Brain inflammation is one of the hallmarks of AD and originates in the central nervous system. Microglia and astrocytes are arguably the major sources of cytokines in AD. Aβ complexes interact with microglial and astrocytic expressed pattern recognition receptors that initiate innate immunity [16
]. This process leads to the production of toxic and inflammatory mediators such as hydrogen peroxide, nitric oxide, and cytokines—including interleukin (IL)-1β, IL-6, TNF-a, and IFN-γ etc.—that can recruit further microglia and astrocytes to the inflammatory site [17
]. The passage of cytokines through the blood–brain barrier allows for the ability to peripherally measure them. In the present study, we found scutellarin reduced neuroinflammation including Aβ plaque-associated microgliosis and activated astrocytes, cytokines levels of TNF-α and IL-6, and exerted anti-inflammatory properties through downregulation of pro-inflammatory cytokine expression, thereby contributing to improved cognition and decreased Aβ concentrations.

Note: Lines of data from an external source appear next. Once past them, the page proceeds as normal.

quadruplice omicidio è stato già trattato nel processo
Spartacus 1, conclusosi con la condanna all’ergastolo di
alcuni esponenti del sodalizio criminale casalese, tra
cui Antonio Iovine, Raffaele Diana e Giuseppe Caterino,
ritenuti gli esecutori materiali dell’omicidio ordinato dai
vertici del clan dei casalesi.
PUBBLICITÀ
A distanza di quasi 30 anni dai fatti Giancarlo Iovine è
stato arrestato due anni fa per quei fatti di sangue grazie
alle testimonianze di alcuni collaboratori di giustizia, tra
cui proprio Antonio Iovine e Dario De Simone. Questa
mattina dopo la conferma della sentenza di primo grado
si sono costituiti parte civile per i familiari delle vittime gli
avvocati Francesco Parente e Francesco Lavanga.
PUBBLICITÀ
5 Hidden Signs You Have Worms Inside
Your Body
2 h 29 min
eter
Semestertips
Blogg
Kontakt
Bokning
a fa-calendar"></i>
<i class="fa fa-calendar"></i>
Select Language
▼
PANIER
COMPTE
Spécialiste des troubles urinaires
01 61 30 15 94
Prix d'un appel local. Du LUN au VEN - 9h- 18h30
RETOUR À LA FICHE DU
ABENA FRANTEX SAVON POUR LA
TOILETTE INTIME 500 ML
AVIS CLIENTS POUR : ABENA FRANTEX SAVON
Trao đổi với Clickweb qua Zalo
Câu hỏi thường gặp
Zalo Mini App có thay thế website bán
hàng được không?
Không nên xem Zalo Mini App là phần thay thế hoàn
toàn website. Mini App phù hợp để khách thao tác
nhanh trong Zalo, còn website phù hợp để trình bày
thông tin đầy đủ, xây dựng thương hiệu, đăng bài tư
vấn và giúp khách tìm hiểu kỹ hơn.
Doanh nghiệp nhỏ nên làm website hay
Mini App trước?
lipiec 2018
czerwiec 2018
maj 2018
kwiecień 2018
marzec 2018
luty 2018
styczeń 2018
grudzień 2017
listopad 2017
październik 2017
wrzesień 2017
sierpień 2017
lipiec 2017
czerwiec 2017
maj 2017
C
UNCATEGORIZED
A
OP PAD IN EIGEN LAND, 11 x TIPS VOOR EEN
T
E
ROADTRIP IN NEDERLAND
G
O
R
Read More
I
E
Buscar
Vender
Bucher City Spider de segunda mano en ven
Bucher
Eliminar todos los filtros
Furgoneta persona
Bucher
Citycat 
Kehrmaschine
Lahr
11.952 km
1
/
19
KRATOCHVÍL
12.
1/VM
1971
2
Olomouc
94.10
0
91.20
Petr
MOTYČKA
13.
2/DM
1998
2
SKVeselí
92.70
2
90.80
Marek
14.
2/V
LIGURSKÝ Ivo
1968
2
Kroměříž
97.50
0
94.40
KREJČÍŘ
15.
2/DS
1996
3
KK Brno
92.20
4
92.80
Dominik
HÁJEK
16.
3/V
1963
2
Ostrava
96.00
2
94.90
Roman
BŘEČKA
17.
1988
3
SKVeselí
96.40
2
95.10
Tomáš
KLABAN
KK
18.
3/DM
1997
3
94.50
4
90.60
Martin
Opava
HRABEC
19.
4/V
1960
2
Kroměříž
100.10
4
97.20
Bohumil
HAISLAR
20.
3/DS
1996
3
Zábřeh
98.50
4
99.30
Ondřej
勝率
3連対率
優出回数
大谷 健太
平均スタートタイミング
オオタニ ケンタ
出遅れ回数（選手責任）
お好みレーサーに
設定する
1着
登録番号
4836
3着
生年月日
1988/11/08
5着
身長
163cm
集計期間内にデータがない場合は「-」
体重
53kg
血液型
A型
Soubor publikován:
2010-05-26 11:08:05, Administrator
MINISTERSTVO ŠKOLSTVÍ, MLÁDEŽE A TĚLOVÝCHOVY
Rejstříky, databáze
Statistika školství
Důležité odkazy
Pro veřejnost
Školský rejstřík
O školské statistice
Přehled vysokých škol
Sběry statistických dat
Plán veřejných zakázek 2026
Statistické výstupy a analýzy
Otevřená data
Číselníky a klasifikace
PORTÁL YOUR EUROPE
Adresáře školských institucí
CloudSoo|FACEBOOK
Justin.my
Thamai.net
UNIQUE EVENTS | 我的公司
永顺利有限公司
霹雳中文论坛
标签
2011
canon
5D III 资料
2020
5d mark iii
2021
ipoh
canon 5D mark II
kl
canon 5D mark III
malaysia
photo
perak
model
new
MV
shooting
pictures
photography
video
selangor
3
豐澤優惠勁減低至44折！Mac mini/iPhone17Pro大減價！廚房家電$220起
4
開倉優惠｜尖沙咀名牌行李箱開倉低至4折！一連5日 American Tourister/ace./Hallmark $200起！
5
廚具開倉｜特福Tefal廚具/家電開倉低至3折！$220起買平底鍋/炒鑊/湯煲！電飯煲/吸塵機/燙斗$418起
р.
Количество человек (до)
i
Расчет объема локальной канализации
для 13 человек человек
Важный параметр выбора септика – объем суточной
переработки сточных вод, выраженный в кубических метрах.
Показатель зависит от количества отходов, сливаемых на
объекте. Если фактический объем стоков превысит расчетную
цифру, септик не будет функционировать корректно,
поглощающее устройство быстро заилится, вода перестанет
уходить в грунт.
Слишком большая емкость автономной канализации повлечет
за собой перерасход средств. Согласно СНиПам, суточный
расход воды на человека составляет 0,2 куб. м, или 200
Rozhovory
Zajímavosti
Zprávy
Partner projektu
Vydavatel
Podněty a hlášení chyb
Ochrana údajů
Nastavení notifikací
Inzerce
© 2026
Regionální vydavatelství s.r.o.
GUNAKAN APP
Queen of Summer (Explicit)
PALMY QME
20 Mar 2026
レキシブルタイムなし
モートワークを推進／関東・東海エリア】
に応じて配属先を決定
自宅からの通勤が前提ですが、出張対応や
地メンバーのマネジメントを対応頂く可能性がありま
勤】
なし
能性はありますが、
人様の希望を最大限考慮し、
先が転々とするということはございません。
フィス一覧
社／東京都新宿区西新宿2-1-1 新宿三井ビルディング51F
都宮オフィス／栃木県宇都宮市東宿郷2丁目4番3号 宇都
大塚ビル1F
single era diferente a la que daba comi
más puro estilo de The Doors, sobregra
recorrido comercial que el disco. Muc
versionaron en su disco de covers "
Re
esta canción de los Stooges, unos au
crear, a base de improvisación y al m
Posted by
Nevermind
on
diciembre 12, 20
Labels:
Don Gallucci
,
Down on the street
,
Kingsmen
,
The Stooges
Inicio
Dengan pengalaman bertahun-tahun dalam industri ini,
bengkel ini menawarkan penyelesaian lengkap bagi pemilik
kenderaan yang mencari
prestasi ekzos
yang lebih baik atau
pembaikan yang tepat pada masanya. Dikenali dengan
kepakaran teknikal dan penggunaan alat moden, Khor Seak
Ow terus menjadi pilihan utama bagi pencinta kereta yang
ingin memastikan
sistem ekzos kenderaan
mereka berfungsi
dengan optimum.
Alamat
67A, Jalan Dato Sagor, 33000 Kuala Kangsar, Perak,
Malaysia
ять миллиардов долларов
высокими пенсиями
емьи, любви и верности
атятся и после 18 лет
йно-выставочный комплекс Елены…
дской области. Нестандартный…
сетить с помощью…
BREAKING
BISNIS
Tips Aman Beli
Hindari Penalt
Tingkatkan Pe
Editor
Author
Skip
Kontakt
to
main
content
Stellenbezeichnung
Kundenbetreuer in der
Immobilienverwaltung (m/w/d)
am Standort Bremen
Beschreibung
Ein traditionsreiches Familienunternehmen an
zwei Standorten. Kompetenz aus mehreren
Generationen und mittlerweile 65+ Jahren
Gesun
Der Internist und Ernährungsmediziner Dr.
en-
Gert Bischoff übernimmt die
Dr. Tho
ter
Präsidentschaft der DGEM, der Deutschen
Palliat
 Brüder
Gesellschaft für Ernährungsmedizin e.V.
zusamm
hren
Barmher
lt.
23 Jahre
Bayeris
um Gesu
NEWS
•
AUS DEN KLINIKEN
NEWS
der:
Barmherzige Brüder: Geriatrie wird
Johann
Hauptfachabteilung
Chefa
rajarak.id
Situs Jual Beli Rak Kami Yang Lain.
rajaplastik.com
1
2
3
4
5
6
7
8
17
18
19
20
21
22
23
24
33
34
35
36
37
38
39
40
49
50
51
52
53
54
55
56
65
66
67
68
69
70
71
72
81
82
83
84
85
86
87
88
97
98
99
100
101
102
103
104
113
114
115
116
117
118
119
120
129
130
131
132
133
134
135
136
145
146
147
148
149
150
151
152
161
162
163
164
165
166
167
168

Obviously, these beneficial effects can be attributed to its structure of phenol, which enables it to penetrate the blood–brain barrier and helps to re-establish the redox regulation of proteins, transcription factors, and signaling cascade; successfully protects neuronal cells from oxidative damage; and potentially alleviates neuroinflammation of AD [18
]. In addition, the interaction of scutellarin with Aβ induces conformational and structural changes in Aβ oligomers, disrupts hydrophobic and π–π interactions of Aβ peptides and prevents Aβ aggregation and toxicity. In turn, the Aβ oligomer–scutellarin interaction results in delayed fibril formation, reduces amyloid plaque load, and attenuates behavior deficits in APP/PS1 mice. A published paper has discussed the molecular mechanism of scutellarin prevention of AD pathology [20
]. Yuan et al. suggest that scutellarin regulates the activation of microglia via the Notch pathway and concurrently induces morphological and functional changes in activated microglia [21
]. Xu et al. propose that scutellarin can effectively upregulate the synthesis and release of NGF, glial cell line-derived neurotrophic factor (GDNF), and brain-derived neurotrophic factor (BDNF) [22
]. Chai et al. put forward that scutellarin can induce the expression of neurotrophin messenger RNAs and proteins through cyclic adenosine monophosphate response, element-binding protein (P-CREB), and p-Akt signaling and inhibit NO production in early stages of neuronal damage [23
]. These conclusions indicate that scutellarin can slow down the progression of AD-like neuropathology via anti-inflammation, anti-oxidation, anti-amyloidogenic properties, consistent with ferulic acid and fisetin which have shown effects on improving behavioral impairment and Alzheimer-like pathology in transgenic mice [24
]. Although scutellarin exerts multiple beneficial functions in mouse models of AD, the key question remains unanswered: can scutellarin’s beneficial actions on animal models be translated to the human condition? In addition, due to its poor solubility and weak oral absorption, the clinical use of scutellarin is limited [26
]. In further research, we need to identify bioactive metabolites and dissect their targets in AD modification.